::: Records for this task

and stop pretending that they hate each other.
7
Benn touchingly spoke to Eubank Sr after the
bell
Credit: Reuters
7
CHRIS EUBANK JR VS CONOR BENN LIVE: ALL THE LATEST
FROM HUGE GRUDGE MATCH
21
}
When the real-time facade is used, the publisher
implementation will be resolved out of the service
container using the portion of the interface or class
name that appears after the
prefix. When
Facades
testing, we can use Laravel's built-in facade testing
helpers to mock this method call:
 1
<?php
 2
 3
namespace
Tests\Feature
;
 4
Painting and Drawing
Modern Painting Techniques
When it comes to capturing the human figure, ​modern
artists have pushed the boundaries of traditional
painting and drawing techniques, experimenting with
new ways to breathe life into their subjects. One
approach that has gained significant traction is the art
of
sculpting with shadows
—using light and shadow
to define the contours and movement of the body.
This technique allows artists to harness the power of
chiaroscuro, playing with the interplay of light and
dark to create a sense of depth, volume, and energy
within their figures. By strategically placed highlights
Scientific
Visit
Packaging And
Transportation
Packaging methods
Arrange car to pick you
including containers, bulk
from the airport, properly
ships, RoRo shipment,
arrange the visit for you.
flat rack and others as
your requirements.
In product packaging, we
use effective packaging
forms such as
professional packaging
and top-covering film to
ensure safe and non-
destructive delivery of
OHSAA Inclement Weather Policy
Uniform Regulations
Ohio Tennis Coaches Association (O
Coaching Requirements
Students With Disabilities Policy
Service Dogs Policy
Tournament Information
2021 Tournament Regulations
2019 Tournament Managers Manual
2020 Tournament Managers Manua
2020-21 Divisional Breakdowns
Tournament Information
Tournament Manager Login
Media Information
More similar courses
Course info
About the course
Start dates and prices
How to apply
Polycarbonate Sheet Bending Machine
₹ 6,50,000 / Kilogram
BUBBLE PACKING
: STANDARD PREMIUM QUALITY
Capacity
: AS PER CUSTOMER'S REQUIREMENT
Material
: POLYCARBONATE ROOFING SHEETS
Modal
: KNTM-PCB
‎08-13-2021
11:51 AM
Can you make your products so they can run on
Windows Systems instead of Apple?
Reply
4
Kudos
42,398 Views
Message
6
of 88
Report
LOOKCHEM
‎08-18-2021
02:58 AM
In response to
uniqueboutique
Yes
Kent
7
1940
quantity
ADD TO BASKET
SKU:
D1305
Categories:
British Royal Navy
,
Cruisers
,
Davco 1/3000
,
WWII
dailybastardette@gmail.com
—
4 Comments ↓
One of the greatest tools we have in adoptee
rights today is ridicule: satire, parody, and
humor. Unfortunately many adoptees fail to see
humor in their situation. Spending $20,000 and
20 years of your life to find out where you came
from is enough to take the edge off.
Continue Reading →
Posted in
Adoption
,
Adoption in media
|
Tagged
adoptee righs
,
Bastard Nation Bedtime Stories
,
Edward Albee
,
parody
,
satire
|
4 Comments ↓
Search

::::::

**What the exercise asks:** Copy every line of the data above in which the string "they" appears.

**Task result:**
and stop pretending that they hate each other.
Can you make your products so they can run on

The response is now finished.